Philips Electronics said that its net profit declined by 24% over the second three months of the year due to unfavorable exchange rates. A voluntary suspension of output at its health care factory located in Cleveland is also considered as one of the reasons why the companys net profit collapsed during the second financial quarter. According to the companys statement, its earnings are expected to improve during the second six months of the fiscal year due to reduced expenses and higher sales, especially at its health-care unit.

Philips Electronics revealed in its statement that its group net income declined by 24% to 242 million euros (328 million dollars). This result beat the analysts expectations of 160 million euros due to lower taxes but trailed last years performance of 317 million euros.
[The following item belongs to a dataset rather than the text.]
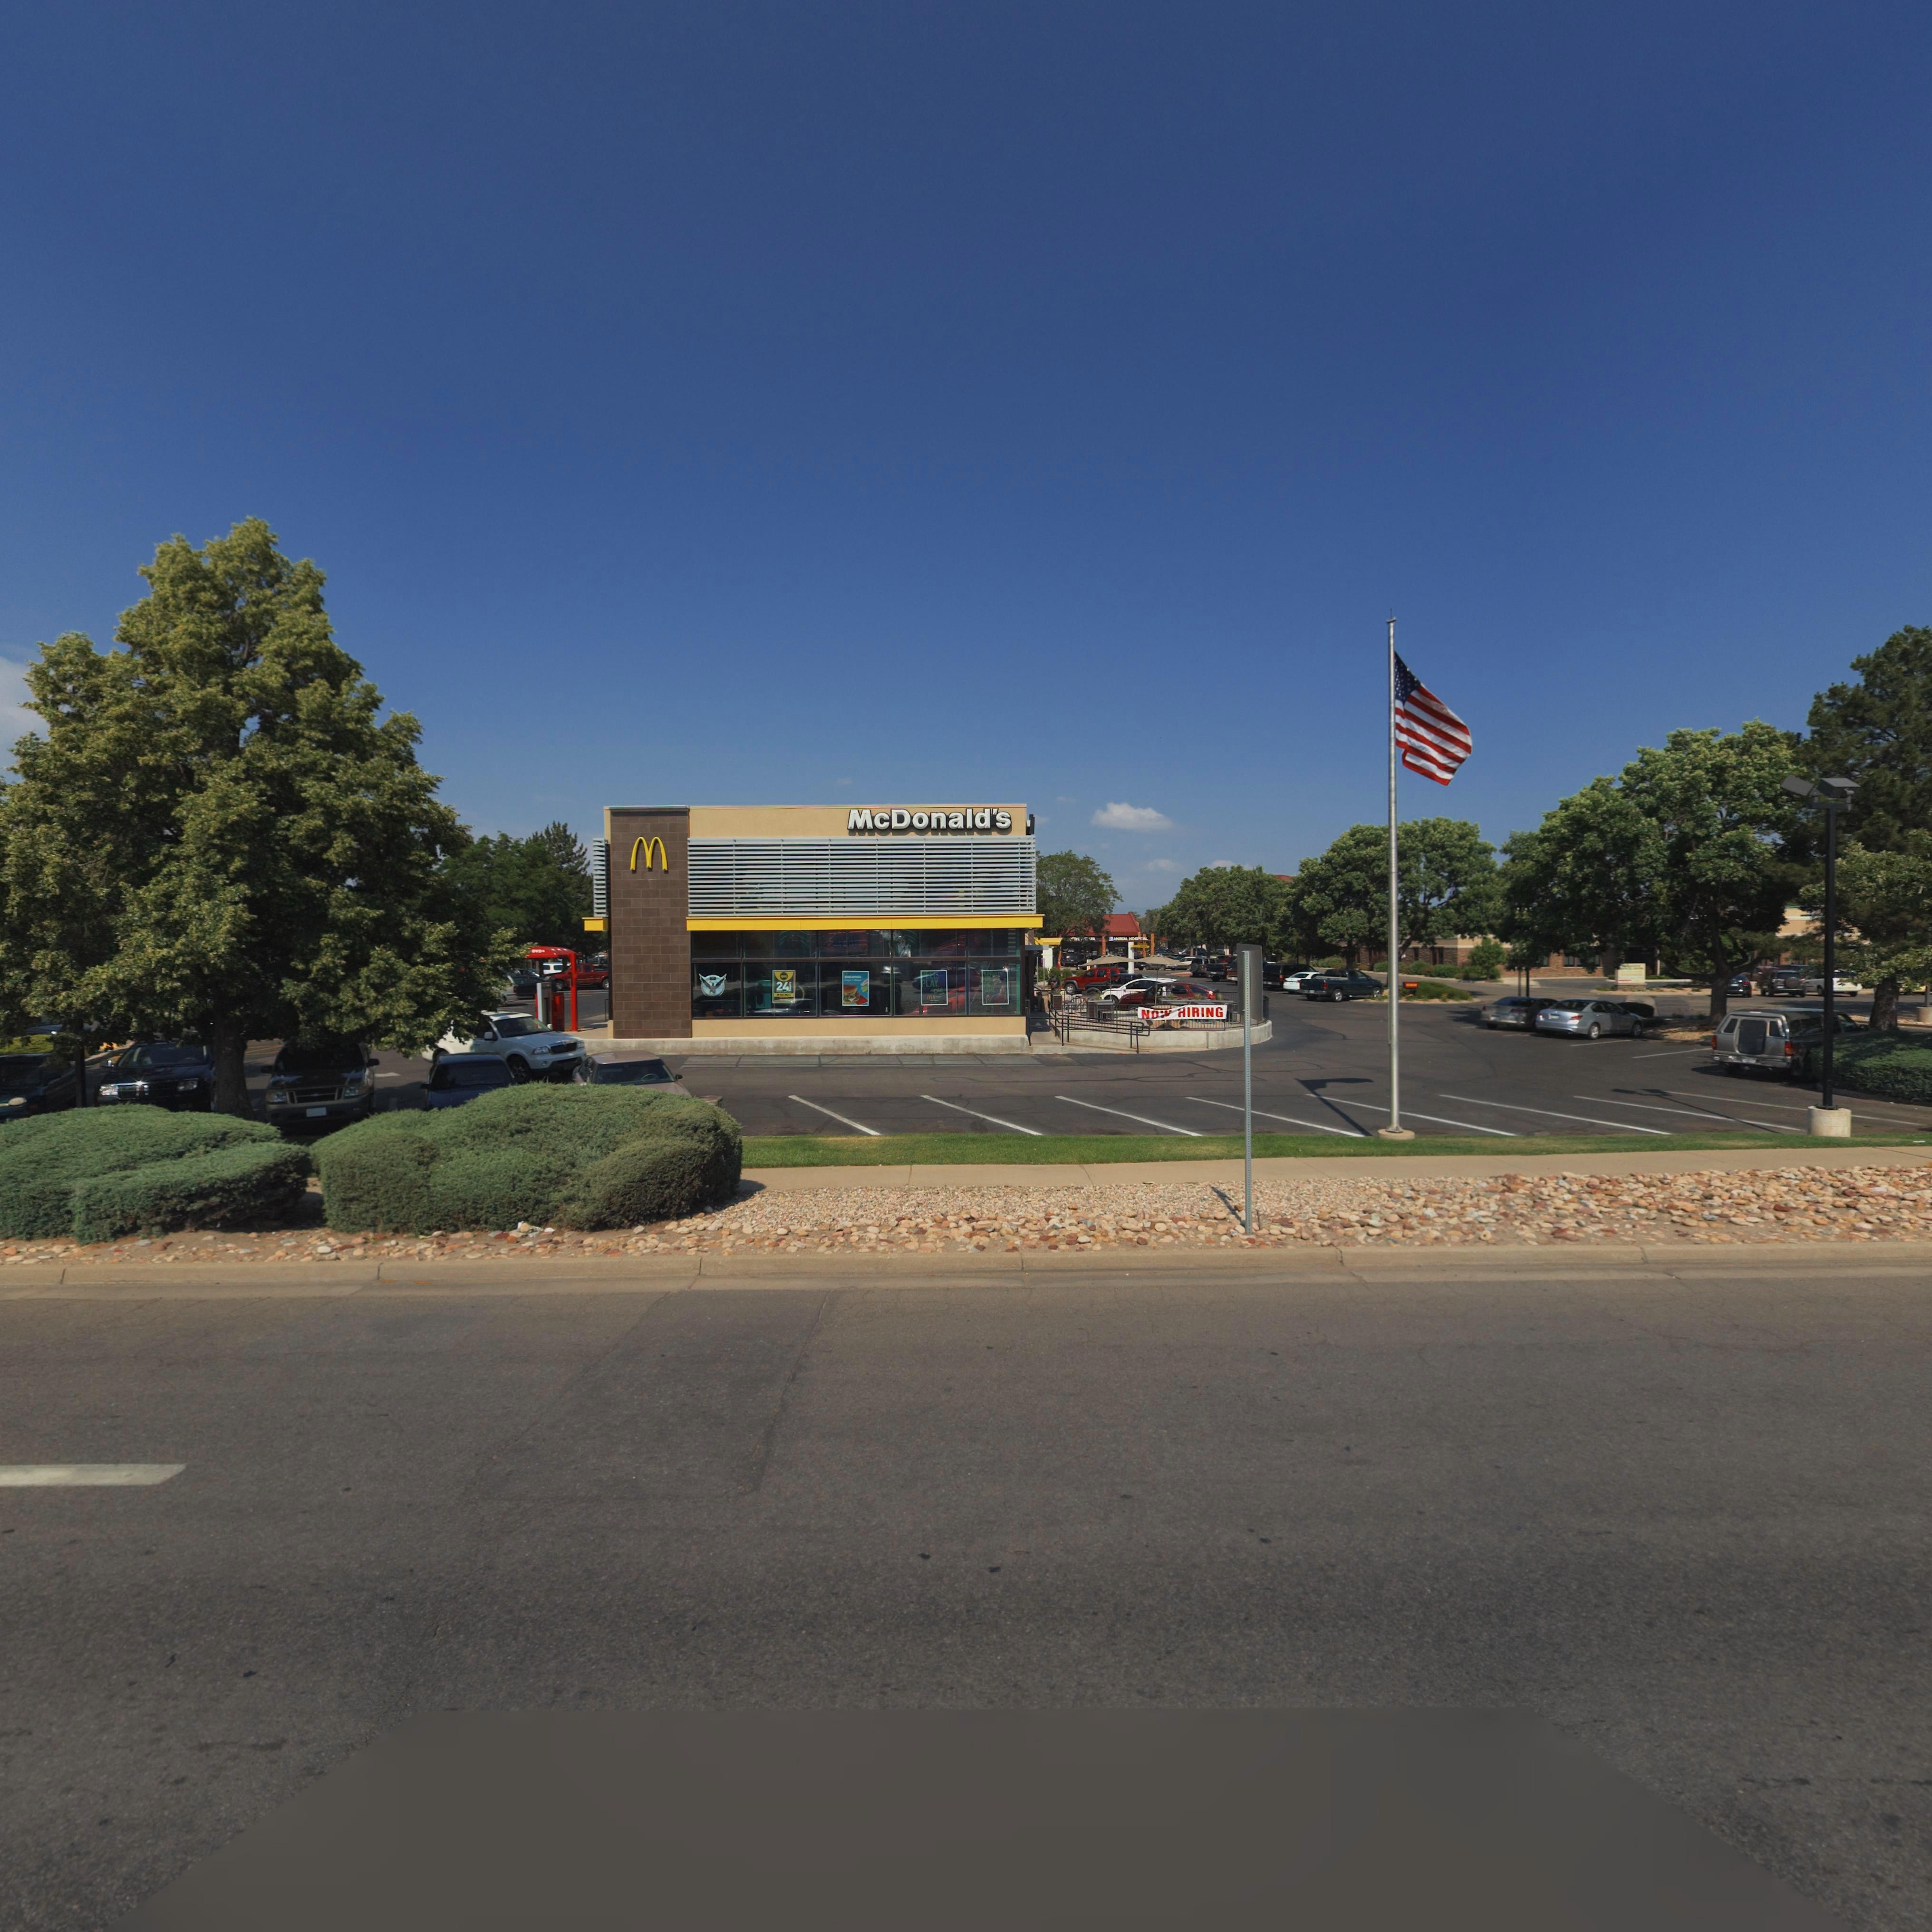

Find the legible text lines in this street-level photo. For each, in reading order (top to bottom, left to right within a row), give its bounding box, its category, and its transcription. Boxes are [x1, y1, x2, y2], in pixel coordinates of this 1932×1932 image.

[846, 808, 1012, 830] BusinessName: McDonald's
[1073, 937, 1096, 941] BusinessName: TH* *** *PA
[1113, 937, 1148, 940] BusinessName: ANIMAL HOSPITAL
The company has been reducing its expenses and divesting assets, turning its attention toward several higher-margin activities. Philips has also shared its intentions to spin off its lighting components unit, as well as to put its health care unit, which is currently its largest business, under the direct control of Chief Executive Officer Mr. Frans Van Houten.

As reported by the Wall Street Journal, Mr. Van Houten commented on the companys performance, saying: “In the second quarter we continued to face headwinds, including ongoing softness in certain markets, unfavorable currency exchange rates and the voluntary suspension of production at our health care facility in Cleveland.”

“We are taking decisive action to accelerate value creation, improve performance and capitalize on higher growth opportunities in our businesses,” Mr. Van Houten said for Bloomberg.

Philips Electronics lost 1.23% to trade at 22.98 euros per share in Amsterdam at 11:47 GMT, marking a one year change of -1.84%. The company is valued at 22.26 billion euros. According to the Financial Times, the 25 analysts offering 12-month price targets for Philips Electronics have a median target of 26.00 euros, with a high estimate of 32.00 euros and a low estimate of 23.00 euros. The median estimate represents a 11.76% increase from the last price of 23.27 euros.